The Eyjafjallajokull volcano erupting in South Iceland is having serious impacts on aviation – including the closure of Heathrow, Gatwick and Stansted airports, as well as Oslo Gardemoen.
The ash cloud spreading east has caused all flights to be grounded in Norway, Scotland and northern Sweden and the no-fly zone is expected to be expanded as the day continues. London’s biggest airports will close from midday and delays are already hampering passengers at Manchester, Liverpool, Newcastle and Birmingham.
Flights in North America are not affected, but transatlantic flights are. Ironically, Iceland’s Keflavik International Airport remains open – although there are significant delays on European flights.
The last eruption at Eyjafjallajokull in the 19th century lasted for two years.
And this from the Financial Times' Q&A on the ash cloud:
Where is all the ash coming from?
Iceland’s Eyjafjallajokull volcano started erupting on March 20 and has been gaining intensity. On Thursday a particularly powerful eruption from the central crater sent ash as high as 11km into the atmosphere.
With atmospheric pressure currently high over the Atlantic between Iceland and the British Isles, winds are blowing the ash east and south towards Scandinavia and north-west Europe.
Flights have been suspended over Britain; yet the sky overhead looks clear and blue. Why is this invisible ash so dangerous to aviation?
It is very fine dust, thousands of metres up in the atmosphere, but the tiny particles are extremely sharp and abrasive when sucked into aircraft engines.

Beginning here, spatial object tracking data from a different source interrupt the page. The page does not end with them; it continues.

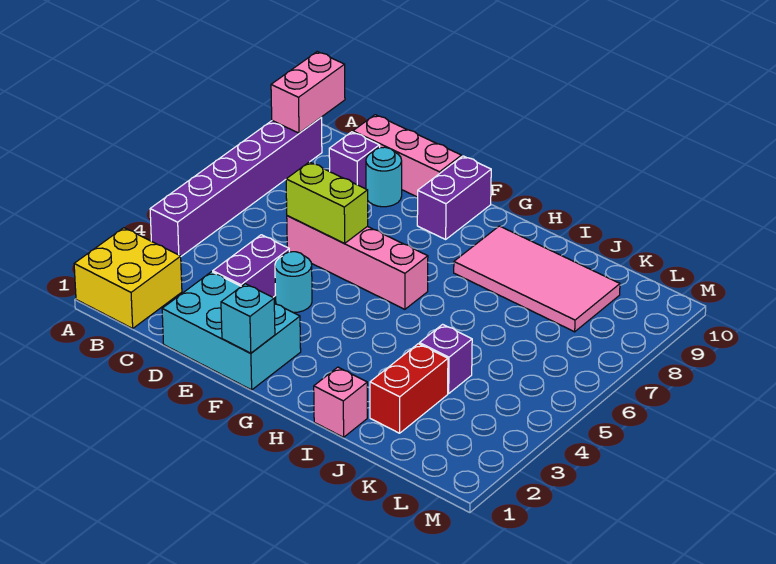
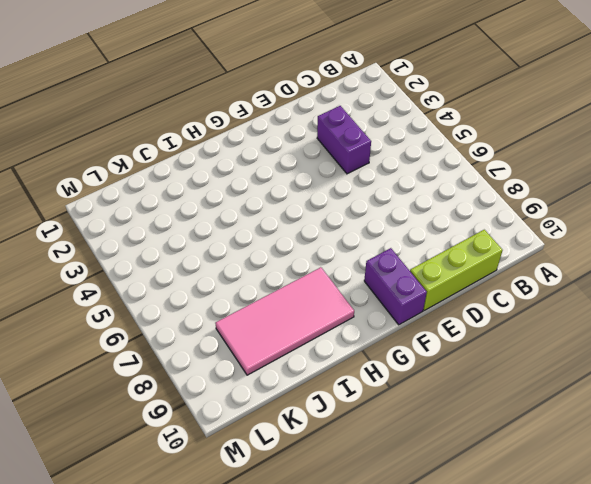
lime 1x3 brick [410,230,503,310] -> pink 1x3 brick [353,115,462,197]
none -> yellow 2x2 brick [74,228,182,328]
none -> purple 1x6 brick [150,118,322,256]
none -> purple 1x1 brick [329,132,380,189]

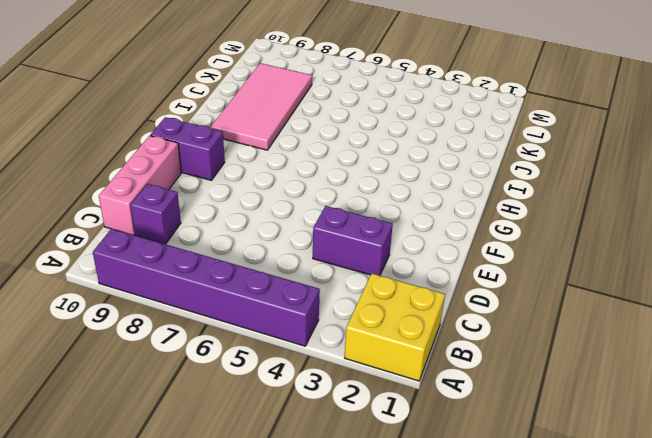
none -> cyan 2x3 brick [162,272,301,390]
none -> pink 1x4 brick [287,216,428,309]
none -> cyan 1x1 round brick [366,147,402,207]

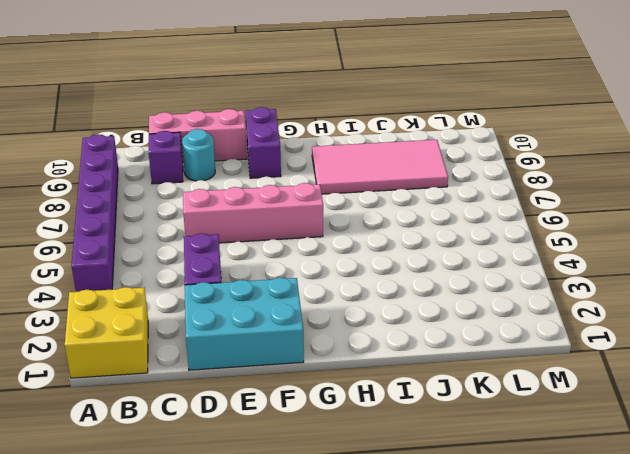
none -> cyan 1x1 round brick [275,252,312,313]
none -> pink 1x1 brick [314,367,367,437]
none -> red 1x2 brick [370,344,448,433]

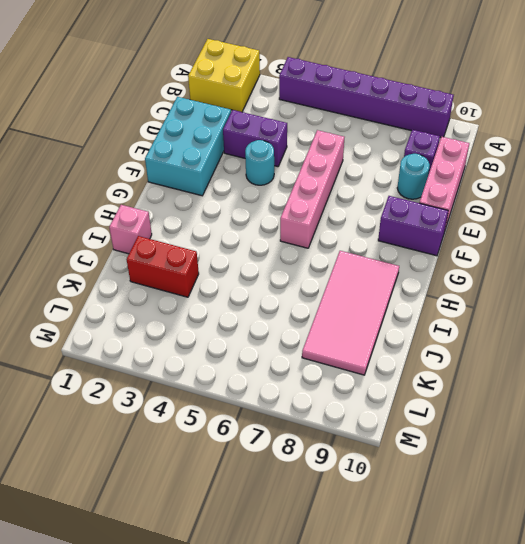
none -> purple 1x1 brick [419,324,472,394]
none -> pink 1x2 brick [271,52,345,133]
none -> lime 1x2 brick [286,162,368,243]

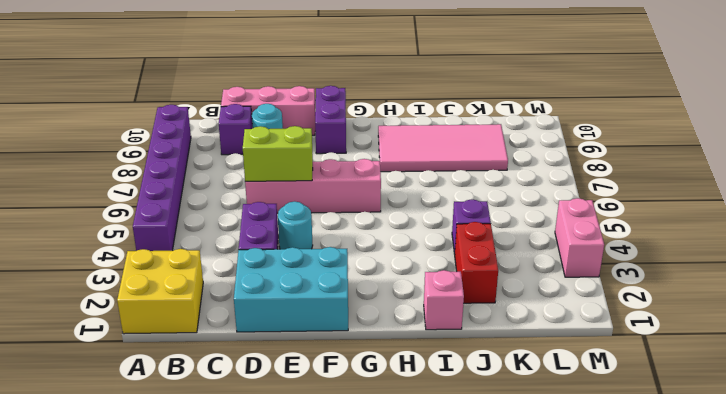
pink 1x2 brick [555,198,604,277] -> pink 1x2 brick moved to [271,52,345,133]
none -> cyan 1x1 brick [221,284,275,353]

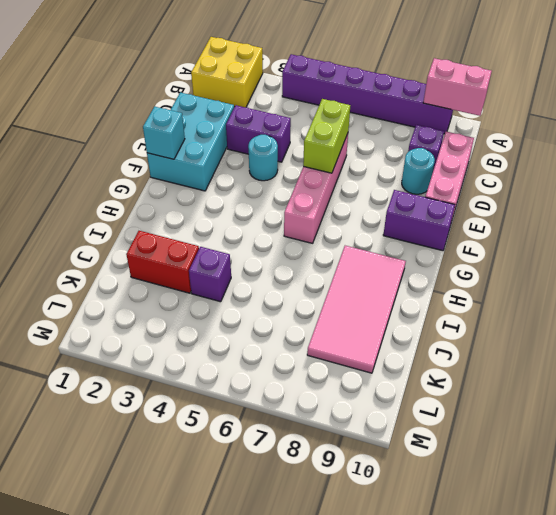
none -> pink 1x1 brick [314,367,367,437]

Hence the flight suspension.
Chemically the ash is made predominantly of silica, the main constituent of sand and glass. Inside a jet engine it can cause serious damage to fan blades and clog surfaces; it may even melt and clog nozzles with molten glass.
Any effect on human health?
Again, not yet. And probably not at all.
But in the worst case, the eruption at Laki in Iceland in 1783 could be an awful precedent. That emitted an estimated 120m tonnes of sulphur dioxide and a vast quantity of extremely fine dust, which caused a persistent haze across western Europe for many months – and is estimated to have killed tens of thousands of people through respiratory and other illness.
If anything like Laki happened now, north Atlantic airspace might have to be closed for months.